__INFORMATION SUPPLIED__

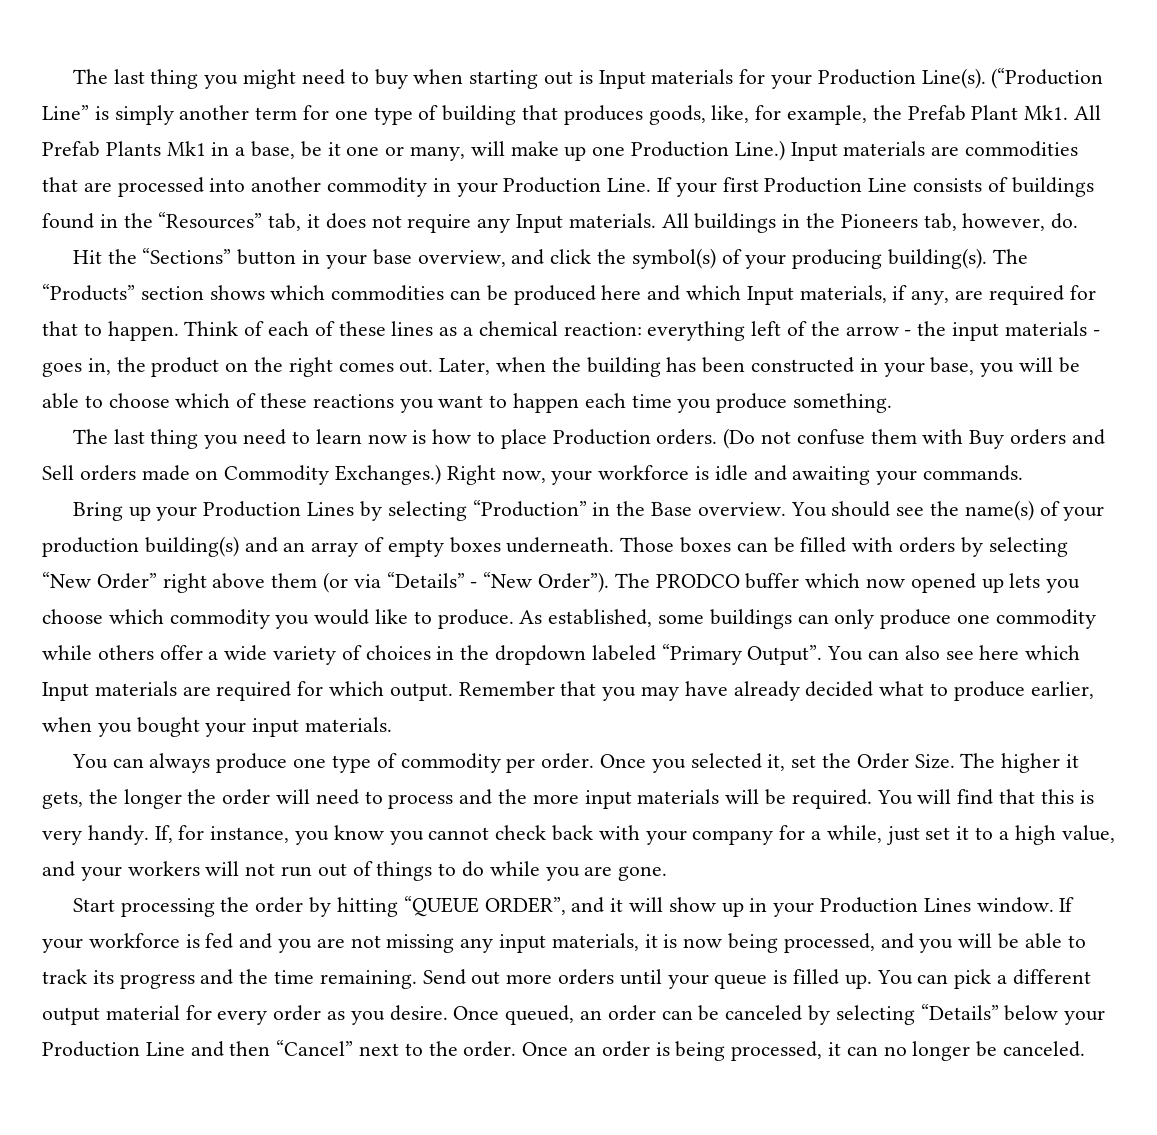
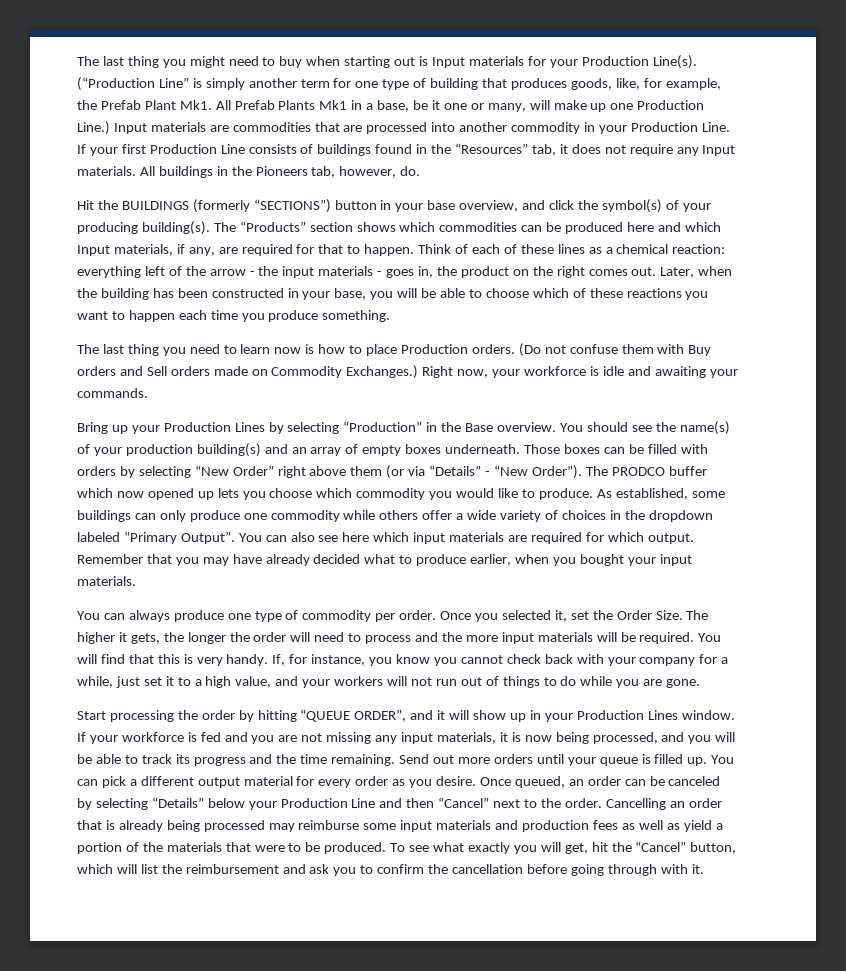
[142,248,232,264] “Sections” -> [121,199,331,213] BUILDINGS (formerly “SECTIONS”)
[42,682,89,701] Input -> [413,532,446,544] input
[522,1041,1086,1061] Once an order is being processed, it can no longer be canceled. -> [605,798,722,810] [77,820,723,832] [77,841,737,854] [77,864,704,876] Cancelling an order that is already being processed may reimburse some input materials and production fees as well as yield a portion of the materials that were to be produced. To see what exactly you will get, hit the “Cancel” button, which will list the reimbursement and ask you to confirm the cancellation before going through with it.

...

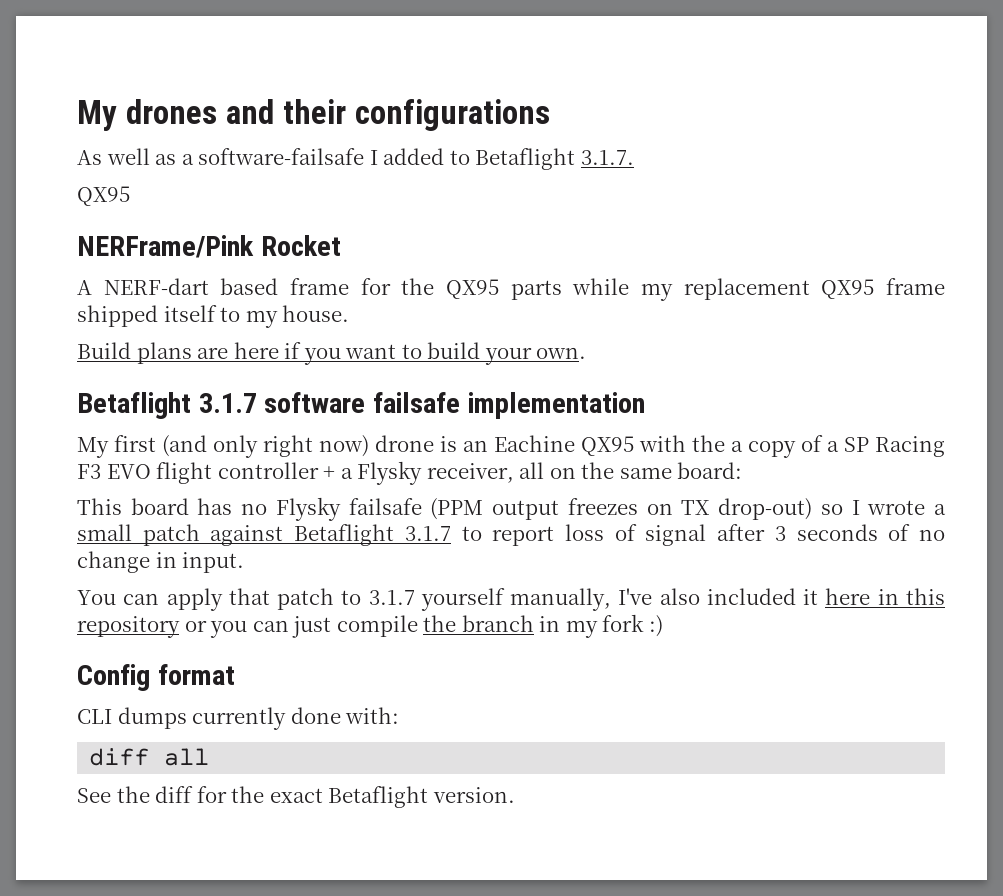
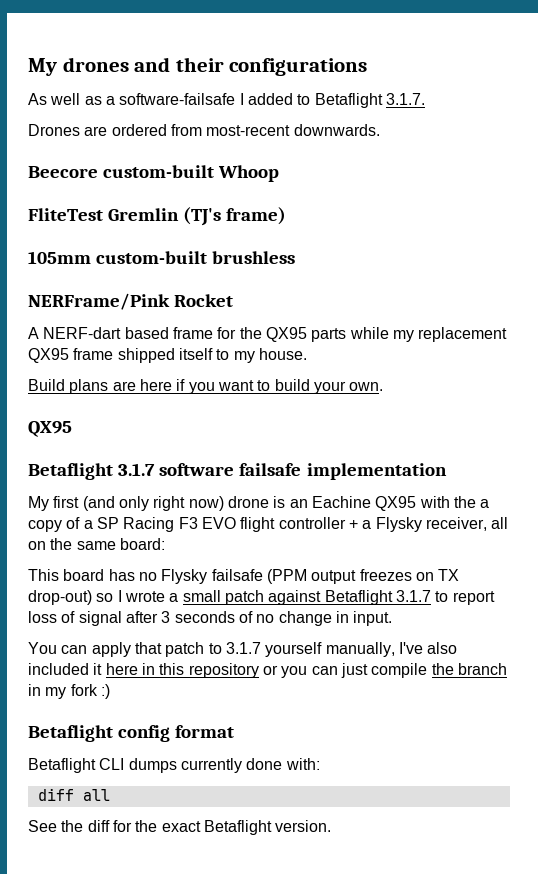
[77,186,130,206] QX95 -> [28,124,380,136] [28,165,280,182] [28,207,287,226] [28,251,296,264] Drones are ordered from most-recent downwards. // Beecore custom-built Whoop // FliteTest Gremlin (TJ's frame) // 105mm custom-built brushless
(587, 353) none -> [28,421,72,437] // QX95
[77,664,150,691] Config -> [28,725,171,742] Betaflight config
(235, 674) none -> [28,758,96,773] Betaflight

__ASSIGNMENT__
Every line in the data that holds the string "none" should be returned.

__ANSWER__
(587, 353) none -> [28,421,72,437] // QX95
(235, 674) none -> [28,758,96,773] Betaflight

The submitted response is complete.